I just had an insight, and maybe you can tell me if I am right or wrong. It's about Germany mainly, although other countries might qualify, and it comes from reading German academic and political commentary over the past few weeks.
It is common for some people (i.e. most people in your world) to think about the nation as if it were a firm. A firm provides income and security for its workforce by succeeding in competition. It must regularly increase its productivity, innovate and keep abreast of changes in the market. It must keep its costs under control. If costs rise too rapidly, and there is a risk of being priced out of the market, then strong measures may need to be taken. German unions as well as employers and everyone else recognize that competitive reality has to be taken into account.
The problem is that there is an enormous difference between the perspective of a firm and that of a society. A firm does not, and cannot, worry about the others who lose out in competition. If you gain market share and others are pushed aside, this means you are doing something right. You might be concerned for the workers and other stakeholders who are losing, but whatever you do for them, it would not include harming your own competitiveness.
Not so for a country. A country can organize itself to have a trade surplus through enhancing human resources, more productive allocation of capital and keeping wages and other costs down. Such a surplus, however, is necessarily matched by a deficit in trading partners. Deficit countries cannot shrink or dissolve as deficit companies can. Nor can they continue very long as deficit countries, unless they are the US and they export their financial instability to everyone else. But Greece, Spain, Ireland et al. cannot go on with these deficits. There is no solution for the deficit countries that does not imply a reduction in surplus for the surplus countries.

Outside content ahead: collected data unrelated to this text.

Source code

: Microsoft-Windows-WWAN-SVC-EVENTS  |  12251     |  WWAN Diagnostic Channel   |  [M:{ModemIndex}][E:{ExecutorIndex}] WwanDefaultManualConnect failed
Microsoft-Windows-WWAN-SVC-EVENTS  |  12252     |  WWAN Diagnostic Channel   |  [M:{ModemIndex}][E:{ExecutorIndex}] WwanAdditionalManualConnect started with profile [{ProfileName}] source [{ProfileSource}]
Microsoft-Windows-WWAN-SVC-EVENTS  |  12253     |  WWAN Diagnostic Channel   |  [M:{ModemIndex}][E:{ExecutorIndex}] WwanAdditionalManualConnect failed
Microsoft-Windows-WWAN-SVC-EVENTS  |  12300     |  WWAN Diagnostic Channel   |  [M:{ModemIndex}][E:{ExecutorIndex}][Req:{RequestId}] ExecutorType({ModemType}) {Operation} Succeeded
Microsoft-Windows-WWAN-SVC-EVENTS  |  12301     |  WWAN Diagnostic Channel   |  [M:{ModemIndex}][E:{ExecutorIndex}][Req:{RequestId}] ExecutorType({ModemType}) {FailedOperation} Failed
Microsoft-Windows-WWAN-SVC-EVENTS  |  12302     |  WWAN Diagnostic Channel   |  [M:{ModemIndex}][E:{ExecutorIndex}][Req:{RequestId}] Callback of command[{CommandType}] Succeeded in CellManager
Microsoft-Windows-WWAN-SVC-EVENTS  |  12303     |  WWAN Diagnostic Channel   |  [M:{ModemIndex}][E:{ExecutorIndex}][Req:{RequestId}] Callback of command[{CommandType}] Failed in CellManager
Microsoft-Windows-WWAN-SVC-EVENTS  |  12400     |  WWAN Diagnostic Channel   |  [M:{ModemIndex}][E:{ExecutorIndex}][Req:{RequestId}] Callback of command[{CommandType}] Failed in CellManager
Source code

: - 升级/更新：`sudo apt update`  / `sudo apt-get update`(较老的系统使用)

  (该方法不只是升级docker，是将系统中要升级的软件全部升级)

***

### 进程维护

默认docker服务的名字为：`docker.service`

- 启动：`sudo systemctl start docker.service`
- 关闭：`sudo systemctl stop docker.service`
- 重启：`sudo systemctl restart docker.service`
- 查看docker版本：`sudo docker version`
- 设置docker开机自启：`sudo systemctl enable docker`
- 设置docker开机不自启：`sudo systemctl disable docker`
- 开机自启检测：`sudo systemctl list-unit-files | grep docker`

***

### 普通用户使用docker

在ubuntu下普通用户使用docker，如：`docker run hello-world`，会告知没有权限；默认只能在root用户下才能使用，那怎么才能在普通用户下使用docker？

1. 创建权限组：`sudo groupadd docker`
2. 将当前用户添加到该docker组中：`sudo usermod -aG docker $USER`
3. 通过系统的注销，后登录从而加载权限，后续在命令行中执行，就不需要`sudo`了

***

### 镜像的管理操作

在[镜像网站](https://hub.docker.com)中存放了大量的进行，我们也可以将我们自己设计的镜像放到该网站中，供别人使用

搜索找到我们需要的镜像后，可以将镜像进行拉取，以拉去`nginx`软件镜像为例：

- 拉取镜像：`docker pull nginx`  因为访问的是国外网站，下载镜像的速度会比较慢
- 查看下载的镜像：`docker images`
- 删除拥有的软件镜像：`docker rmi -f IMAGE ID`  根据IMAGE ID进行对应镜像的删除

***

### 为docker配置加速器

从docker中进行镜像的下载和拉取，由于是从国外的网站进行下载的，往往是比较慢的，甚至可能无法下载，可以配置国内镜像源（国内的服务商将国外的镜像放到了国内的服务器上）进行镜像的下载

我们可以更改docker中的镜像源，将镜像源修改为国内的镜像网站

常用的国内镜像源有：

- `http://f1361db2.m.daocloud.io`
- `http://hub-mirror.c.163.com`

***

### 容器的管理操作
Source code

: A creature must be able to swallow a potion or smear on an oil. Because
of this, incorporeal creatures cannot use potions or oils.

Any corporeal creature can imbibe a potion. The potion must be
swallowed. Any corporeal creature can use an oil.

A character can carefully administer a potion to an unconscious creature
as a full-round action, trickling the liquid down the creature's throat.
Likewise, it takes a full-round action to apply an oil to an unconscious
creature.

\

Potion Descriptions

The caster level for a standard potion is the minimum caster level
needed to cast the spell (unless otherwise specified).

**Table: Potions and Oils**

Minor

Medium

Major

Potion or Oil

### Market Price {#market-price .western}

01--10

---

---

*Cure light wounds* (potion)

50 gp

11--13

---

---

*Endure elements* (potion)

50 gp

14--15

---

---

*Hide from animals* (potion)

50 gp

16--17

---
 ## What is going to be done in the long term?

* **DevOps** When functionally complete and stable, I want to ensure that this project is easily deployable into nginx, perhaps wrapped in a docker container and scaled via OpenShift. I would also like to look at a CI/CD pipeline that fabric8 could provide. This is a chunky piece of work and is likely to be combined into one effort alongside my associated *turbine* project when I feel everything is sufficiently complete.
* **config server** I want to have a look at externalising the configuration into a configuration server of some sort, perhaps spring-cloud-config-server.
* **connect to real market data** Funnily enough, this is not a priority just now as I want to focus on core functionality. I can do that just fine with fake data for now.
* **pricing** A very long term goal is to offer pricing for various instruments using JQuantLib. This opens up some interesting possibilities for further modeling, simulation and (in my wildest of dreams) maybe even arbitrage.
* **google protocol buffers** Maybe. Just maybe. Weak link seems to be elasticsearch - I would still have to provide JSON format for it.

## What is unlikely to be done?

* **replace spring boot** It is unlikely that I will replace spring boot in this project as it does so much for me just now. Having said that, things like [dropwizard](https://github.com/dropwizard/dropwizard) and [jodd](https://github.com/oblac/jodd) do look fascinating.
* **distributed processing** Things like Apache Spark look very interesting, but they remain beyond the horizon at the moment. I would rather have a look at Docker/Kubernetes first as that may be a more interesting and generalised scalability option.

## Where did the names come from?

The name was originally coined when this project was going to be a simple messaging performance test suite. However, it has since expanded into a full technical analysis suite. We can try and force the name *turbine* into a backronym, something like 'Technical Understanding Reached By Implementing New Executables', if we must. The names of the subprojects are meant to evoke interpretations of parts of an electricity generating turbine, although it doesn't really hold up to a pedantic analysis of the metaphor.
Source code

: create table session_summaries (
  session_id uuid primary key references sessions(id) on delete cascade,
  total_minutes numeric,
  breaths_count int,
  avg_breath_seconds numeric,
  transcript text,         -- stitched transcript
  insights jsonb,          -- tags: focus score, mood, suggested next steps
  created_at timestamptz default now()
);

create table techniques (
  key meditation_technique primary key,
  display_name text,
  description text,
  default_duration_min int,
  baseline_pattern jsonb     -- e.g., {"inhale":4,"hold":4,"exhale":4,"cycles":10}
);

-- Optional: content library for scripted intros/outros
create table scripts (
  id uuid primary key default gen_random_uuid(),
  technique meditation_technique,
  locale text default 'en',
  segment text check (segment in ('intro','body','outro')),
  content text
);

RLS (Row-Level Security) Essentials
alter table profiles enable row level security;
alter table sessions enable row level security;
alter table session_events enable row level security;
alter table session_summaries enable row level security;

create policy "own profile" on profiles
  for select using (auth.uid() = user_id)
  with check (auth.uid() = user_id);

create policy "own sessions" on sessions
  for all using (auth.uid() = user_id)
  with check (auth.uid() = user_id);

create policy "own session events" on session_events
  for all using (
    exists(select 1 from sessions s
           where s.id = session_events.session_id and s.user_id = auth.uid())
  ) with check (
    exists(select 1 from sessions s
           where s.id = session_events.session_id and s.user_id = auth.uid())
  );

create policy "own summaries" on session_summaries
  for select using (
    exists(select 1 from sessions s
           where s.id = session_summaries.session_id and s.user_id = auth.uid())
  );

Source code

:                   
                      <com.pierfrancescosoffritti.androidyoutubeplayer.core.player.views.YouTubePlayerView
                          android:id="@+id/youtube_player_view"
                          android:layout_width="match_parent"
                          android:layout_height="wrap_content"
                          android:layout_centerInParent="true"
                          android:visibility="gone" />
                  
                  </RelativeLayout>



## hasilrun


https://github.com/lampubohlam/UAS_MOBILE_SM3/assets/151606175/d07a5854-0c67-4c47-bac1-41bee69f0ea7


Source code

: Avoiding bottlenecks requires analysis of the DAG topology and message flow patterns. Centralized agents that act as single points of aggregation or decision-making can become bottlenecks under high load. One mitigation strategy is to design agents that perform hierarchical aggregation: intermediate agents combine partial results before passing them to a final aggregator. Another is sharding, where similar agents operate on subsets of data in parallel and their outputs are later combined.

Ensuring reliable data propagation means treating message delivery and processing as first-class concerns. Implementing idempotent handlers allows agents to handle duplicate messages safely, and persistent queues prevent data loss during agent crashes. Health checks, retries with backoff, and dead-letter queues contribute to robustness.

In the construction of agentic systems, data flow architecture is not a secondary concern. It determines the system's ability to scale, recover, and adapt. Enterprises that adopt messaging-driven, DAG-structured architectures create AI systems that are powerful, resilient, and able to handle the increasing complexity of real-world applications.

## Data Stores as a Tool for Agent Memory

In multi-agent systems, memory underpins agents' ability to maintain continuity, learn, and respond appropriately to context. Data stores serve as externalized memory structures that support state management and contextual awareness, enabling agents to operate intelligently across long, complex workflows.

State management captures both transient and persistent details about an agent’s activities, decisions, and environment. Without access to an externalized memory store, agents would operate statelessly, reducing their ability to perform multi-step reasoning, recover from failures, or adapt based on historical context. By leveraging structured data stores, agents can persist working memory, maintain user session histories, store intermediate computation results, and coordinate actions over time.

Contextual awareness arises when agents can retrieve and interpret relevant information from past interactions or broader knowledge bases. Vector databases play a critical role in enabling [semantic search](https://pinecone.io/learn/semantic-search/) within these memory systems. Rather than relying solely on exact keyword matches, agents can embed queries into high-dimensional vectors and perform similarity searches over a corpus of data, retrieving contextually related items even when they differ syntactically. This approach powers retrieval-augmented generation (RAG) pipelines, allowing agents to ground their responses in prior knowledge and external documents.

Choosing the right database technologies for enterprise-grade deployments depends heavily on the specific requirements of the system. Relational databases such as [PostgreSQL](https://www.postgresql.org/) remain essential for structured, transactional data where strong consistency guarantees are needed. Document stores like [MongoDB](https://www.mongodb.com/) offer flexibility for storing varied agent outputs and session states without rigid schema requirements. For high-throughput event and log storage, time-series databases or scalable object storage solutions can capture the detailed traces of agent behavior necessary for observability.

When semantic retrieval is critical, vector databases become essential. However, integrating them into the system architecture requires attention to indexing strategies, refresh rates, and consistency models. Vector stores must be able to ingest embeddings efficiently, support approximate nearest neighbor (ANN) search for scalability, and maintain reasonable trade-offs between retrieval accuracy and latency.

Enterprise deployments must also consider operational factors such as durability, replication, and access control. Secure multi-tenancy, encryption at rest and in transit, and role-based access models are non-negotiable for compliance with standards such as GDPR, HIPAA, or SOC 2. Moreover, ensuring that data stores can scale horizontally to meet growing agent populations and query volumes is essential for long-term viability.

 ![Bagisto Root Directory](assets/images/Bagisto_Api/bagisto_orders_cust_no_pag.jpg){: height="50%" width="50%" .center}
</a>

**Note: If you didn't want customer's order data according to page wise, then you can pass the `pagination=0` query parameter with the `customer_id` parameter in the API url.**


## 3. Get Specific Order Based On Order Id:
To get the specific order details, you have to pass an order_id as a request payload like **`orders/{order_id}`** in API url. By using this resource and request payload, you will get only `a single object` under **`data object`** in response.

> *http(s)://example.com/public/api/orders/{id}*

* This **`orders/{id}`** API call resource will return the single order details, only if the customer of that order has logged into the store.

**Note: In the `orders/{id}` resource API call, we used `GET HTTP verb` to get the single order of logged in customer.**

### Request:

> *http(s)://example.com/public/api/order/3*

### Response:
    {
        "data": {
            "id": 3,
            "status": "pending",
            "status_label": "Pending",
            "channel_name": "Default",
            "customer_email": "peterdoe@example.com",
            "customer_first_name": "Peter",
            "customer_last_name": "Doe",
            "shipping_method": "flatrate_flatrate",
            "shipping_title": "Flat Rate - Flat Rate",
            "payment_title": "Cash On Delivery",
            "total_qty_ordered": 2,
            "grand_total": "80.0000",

In other words, the "game" of international competition between countries, unlike between firms, cannot really be won. Any victory is only temporary, until its financial consequences become overwhelming. This is why no country ought to seek to outcompete the others. Raising productivity, innovating, and the rest is very good, of course, and should not be discouraged. But if a country is very successful at these things, it has a responsibility to the system as a whole to allow its costs to rise to the point that other countries are not crushed.
Here is a different way to say the same thing, from the other side of the ledger. Germans want to save. Good! But if they save quite a lot, and if their government borrows relatively little, then the only thing they can do with these savings is buy foreign debt. This means that the value of German accounts depends on the financial health of these foreign borrowers. But there we are again: we are seeing what happens to the chronic borrowers when their credit runs out.
In the end, what the surplus countries have to see is nothing more than the laws of accounting, that someone's surplus and savings is necessarily someone else's deficit. Firms do not have to worry about this, but societies do.
But I will agree to this: it is also obvious that there can be no solidarity across the Eurozone unless retirement ages are harmonized!
UPDATE: In a followup conversation, we agreed that the best course for a rich but thrifty country like Germany is to decrease its work hours still further. (I also think that a rich surplus country should consider making large transfers to very poor people in other regions. Just give some of it away. Why not?)